▸ Task objective:
Format the lines of the material from the one containing "work_id, id" through the one containing "What is the approximate", inclusive, as a numbered list without blank lines. Omit the pictures.

▸ Task material:
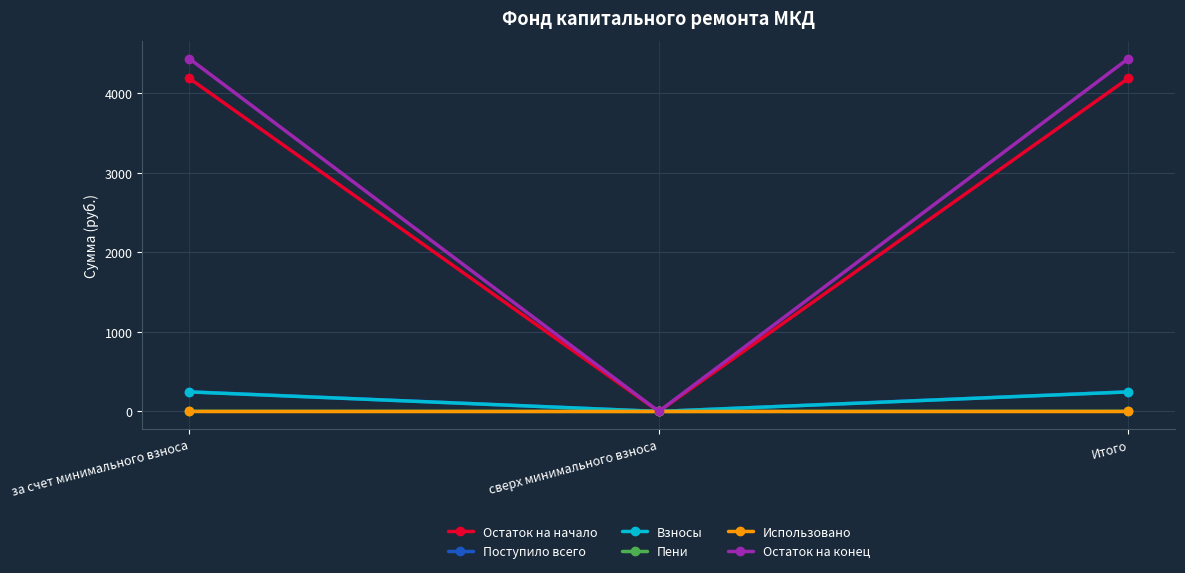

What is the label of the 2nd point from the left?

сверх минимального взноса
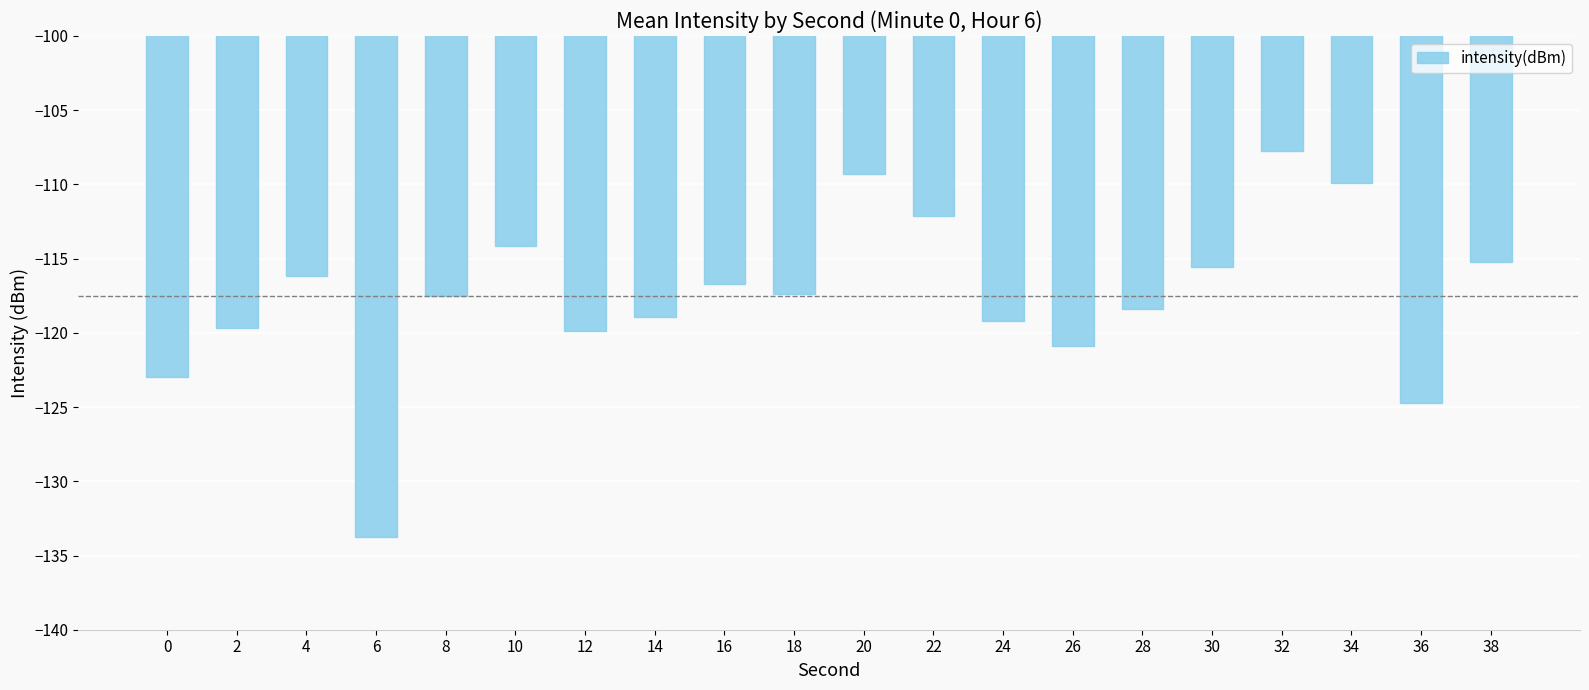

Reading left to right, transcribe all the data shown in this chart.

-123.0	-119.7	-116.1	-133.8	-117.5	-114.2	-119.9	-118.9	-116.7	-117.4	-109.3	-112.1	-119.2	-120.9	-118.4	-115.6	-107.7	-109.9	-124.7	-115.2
---
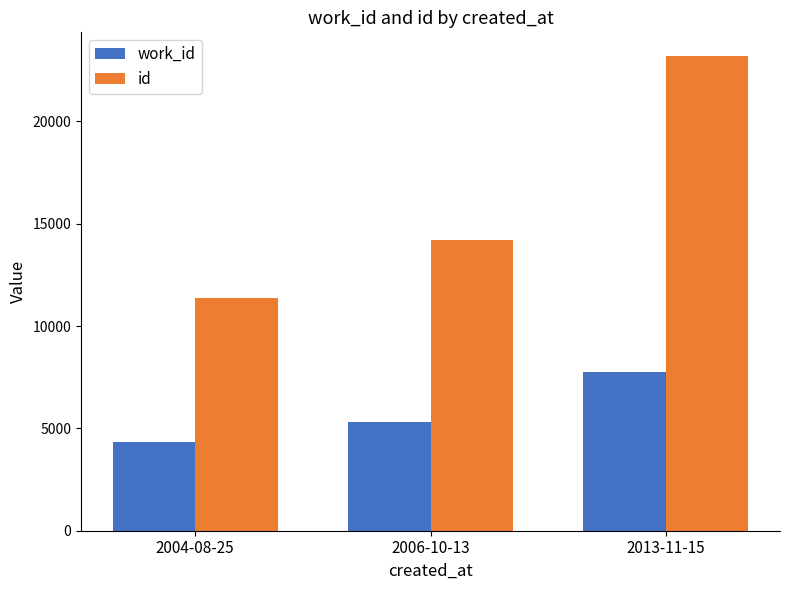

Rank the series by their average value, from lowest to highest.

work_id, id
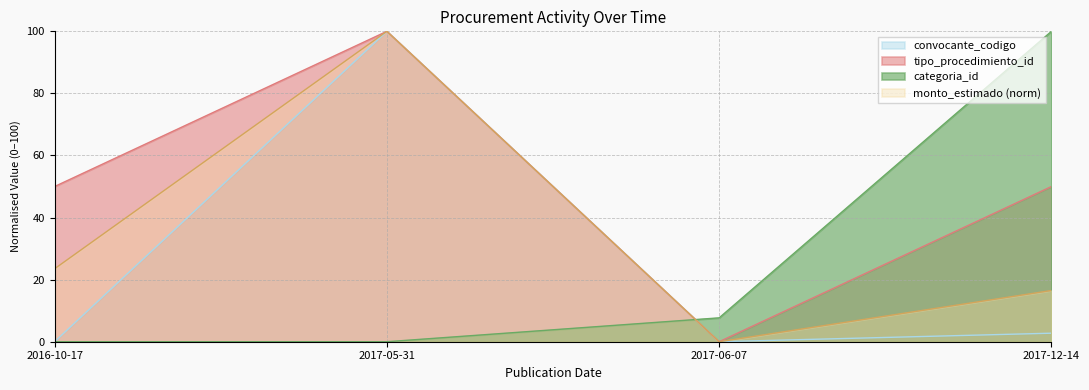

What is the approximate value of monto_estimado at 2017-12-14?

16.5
...
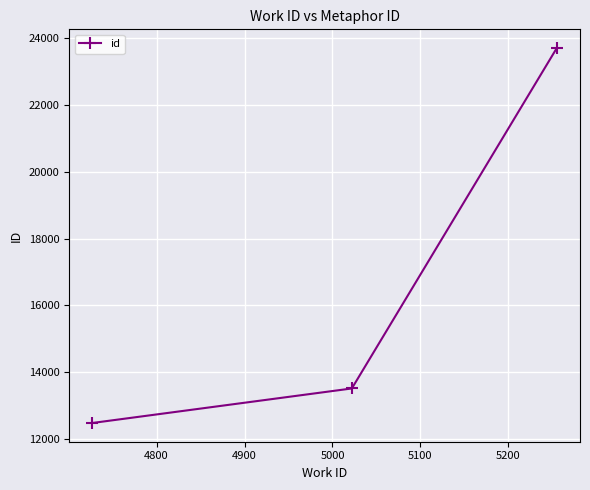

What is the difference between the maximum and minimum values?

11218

▸ Completed task:
1. work_id, id
2. What is the approximate value of monto_estimado at 2017-12-14?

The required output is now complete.